In tema di responsabilità amministrativa da reato a carico degli enti, prevista dal D.Lgs. 231/2001, è pacifico che la stessa possa sorgere solo qualora un dipendente/apicale della società commetta un reato nell’interesse o a vantaggio della stessa.
Da ciò deriva, nella maggior parte dei casi, che all’ente venga contestato il reato in un diverso processo collegato a quello della persona fisica o, ancora, nel medesimo procedimento penale.
Tuttavia, vien da chiedersi quali siano le sorti dell’ente imputato laddove la persona fisica autrice del reato decida di “patteggiare” la pena ai sensi degli artt. 444 e ss. c.p.p. e se tale sentenza di patteggiamento possa incidere sulla valutazione della responsabilità della società.
A tale quesito ha dato risposta la giurisprudenza, da ultimo con Cass. pen., Sez.

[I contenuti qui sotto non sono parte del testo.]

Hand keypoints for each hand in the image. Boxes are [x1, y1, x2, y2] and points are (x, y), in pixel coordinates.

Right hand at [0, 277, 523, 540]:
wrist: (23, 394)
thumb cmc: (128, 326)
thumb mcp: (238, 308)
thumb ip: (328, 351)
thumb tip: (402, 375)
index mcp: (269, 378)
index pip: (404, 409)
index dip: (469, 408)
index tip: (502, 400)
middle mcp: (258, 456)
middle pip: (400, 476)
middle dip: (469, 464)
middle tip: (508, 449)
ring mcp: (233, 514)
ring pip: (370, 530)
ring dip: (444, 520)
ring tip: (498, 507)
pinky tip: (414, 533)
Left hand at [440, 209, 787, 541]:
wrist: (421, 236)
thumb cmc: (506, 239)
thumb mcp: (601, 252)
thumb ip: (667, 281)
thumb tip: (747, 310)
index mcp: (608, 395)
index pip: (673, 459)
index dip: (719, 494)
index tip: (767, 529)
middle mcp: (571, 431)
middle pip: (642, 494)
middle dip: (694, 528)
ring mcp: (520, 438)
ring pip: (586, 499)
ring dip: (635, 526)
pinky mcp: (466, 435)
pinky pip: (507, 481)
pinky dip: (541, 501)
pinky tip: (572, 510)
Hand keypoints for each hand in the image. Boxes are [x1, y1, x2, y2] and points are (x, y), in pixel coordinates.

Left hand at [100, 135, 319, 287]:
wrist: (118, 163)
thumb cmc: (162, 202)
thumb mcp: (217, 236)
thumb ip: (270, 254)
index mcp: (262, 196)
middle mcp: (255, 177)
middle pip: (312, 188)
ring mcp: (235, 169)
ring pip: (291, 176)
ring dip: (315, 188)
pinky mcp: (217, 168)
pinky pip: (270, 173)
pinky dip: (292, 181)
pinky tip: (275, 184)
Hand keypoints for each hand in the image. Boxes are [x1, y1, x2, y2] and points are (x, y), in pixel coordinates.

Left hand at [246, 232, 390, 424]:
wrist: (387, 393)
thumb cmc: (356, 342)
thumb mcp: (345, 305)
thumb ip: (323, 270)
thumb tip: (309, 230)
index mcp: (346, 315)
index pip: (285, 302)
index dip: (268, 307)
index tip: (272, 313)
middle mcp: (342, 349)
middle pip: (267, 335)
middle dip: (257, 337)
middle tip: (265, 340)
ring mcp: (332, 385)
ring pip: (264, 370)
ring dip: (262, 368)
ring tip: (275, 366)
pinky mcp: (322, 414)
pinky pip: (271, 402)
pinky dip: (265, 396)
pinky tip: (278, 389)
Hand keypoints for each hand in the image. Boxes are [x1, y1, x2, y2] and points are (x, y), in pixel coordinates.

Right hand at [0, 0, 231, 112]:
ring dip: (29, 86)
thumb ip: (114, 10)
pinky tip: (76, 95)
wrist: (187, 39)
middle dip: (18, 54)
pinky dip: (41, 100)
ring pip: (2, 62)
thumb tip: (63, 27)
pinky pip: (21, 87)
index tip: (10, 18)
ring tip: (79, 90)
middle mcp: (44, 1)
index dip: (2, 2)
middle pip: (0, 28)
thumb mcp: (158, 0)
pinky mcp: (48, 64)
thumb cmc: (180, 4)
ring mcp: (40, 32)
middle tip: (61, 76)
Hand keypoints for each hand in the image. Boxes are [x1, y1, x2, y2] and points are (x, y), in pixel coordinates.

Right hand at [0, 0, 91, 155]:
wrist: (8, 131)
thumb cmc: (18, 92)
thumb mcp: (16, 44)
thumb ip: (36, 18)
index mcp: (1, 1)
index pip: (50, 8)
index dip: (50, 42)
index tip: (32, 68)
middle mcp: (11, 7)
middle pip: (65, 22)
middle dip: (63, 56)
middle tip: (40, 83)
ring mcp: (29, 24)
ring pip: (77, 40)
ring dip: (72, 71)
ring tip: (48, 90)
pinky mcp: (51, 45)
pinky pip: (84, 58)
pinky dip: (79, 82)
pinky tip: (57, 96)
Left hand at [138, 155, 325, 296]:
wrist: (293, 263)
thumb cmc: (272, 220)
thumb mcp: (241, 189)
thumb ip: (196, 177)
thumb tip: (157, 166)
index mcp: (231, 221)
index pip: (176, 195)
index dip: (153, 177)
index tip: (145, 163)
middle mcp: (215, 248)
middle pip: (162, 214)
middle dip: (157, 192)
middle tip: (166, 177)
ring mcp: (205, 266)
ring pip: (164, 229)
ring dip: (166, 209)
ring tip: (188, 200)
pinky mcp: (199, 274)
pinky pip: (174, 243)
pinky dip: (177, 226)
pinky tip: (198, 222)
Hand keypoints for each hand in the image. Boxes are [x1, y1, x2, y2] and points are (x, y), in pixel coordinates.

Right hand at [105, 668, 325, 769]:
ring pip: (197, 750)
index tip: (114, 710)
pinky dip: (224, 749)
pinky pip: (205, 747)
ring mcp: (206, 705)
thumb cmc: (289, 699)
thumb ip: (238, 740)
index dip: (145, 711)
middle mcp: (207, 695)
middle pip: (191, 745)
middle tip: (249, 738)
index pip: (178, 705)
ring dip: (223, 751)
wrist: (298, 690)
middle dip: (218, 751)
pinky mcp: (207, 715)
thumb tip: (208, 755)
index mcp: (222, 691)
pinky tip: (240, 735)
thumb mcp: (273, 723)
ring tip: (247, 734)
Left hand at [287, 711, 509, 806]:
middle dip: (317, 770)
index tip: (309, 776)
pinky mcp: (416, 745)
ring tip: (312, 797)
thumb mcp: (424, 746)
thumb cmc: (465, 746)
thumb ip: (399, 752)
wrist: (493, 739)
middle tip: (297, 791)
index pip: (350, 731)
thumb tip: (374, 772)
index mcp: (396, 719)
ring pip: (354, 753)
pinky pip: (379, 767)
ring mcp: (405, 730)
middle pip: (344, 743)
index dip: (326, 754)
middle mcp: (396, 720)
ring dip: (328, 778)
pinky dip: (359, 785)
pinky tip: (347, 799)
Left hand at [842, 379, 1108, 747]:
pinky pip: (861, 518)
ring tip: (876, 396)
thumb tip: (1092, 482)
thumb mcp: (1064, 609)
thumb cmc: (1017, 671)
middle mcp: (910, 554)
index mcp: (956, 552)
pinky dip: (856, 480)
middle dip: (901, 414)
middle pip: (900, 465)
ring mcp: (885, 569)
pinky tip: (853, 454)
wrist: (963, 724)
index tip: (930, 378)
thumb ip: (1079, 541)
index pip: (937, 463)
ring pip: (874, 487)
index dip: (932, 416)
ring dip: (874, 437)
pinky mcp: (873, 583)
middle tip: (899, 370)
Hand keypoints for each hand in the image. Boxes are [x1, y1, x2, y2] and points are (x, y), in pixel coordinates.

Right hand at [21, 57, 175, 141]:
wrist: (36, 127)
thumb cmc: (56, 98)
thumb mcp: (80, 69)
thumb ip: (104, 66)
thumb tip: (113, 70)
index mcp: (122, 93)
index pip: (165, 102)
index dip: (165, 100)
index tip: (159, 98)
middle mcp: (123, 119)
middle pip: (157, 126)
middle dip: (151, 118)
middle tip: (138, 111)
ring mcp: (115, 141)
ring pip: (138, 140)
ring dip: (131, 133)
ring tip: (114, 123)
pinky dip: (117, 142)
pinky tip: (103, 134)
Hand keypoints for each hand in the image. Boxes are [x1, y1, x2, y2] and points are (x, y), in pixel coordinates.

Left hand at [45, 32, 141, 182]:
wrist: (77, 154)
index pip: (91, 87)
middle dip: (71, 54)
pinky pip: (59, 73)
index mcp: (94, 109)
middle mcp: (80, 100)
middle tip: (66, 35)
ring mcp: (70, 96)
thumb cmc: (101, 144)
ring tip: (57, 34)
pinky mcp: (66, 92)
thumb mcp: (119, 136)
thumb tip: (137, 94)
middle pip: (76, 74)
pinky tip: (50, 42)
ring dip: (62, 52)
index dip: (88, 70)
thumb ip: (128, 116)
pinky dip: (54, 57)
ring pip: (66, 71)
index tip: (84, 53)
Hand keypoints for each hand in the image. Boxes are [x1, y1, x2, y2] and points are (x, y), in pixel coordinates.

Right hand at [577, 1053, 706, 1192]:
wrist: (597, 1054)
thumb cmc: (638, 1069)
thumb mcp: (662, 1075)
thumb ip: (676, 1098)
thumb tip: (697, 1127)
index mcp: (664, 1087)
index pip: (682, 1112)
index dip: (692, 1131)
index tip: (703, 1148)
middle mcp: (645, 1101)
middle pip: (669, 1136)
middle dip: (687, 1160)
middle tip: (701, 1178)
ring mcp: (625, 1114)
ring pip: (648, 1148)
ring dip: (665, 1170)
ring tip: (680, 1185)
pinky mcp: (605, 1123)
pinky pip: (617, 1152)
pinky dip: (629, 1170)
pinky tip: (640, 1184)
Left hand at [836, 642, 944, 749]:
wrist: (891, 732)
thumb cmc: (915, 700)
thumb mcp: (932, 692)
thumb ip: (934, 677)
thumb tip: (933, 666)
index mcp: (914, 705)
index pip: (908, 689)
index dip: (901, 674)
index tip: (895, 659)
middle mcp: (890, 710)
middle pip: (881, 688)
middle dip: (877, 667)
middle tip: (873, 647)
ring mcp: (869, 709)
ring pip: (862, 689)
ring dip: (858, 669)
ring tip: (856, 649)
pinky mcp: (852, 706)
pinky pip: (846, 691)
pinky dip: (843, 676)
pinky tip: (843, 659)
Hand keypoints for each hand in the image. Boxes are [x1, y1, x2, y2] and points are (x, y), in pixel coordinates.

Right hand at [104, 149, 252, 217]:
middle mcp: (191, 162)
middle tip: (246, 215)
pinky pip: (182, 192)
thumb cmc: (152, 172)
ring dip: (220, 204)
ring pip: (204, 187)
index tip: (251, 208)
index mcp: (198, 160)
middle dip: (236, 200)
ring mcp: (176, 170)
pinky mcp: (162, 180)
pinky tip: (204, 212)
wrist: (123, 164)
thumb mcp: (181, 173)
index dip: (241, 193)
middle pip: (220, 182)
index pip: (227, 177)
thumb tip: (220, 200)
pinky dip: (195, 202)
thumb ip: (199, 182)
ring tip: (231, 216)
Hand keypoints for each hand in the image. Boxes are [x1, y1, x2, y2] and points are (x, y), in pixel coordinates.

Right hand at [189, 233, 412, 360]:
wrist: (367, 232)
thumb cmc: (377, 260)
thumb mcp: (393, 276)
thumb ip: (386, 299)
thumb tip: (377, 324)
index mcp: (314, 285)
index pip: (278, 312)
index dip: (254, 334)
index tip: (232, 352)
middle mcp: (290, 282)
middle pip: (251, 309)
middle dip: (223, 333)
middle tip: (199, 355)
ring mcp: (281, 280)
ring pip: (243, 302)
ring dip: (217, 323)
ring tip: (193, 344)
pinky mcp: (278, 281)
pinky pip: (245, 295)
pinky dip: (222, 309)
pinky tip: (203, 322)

VI, sent. 21 giugno 2024, n. 24721, relativa ad un procedimento penale a carico di una società imputata in forza del reato contestato al legale rappresentante, il quale avrebbe commesso fatti di corruzione per agevolare proprio la società da lui rappresentata.
Nello specifico, nell’ambito del procedimento penale, il legale rappresentante decideva di concordare la pena con la Pubblica Accusa. All’esito del procedimento penale a carico dell’ente, lo stesso veniva condannato dal Tribunale e la sentenza veniva confermata dalla Corte di Appello di Roma.
I Giudici di merito indicavano l’ente responsabile ai sensi del D.Lgs. 231/2001 per il delitto di corruzione proprio in forza della sentenza di patteggiamento applicata a carico del legale rappresentante della società.
Gli ermellini, rigettando il ricorso proposto dalla società avverso la sentenza di secondo grado, hanno ritenuto che il patteggiamento del legale rappresentante potesse costituire un elemento di prova a carico dell’ente imputato, atteso che la sentenza di applicazione della pena concordata dalla persona fisica poteva essere acquisita ai sensi dell’art. 238 c.p.p. Sul punto si legge nella sentenza pronunciata dalla Suprema Corte: “tale conclusione (…) deriva dalla equiparazione espressa alla sentenza di condanna, contenuta nell’art. 445 cod. proc. pen. Né su tale profilo normativo ha inciso la recente modifica apportata all’art. 445 cit. dal d.lgs. n. 150 del 2022 che ha ivi introdotto il comma 1 bis secondo il quale “se non sono applicate pene accessorie, non producono effetti le disposizioni di legge, diverse da quella penale, che equiparano la sentenza prevista dall’art. 444 comma 2 cod. proc. pen. alla sentenza di condanna”; in riferimento alla valenza penale di dette pronunce, e in specie ai fini all’art. 238 bis cod. proc. pen., nulla è dunque cambiato. Inoltre, la sentenza di “patteggiamento” integra un accertamento penale, seppur fondato sugli atti delle indagini preliminari le cui risultanze non vengono contestate dall’imputato; e proprio per tale ragione la sentenza di patteggiamento deve considerarsi compatibile con i principi della Costituzione”.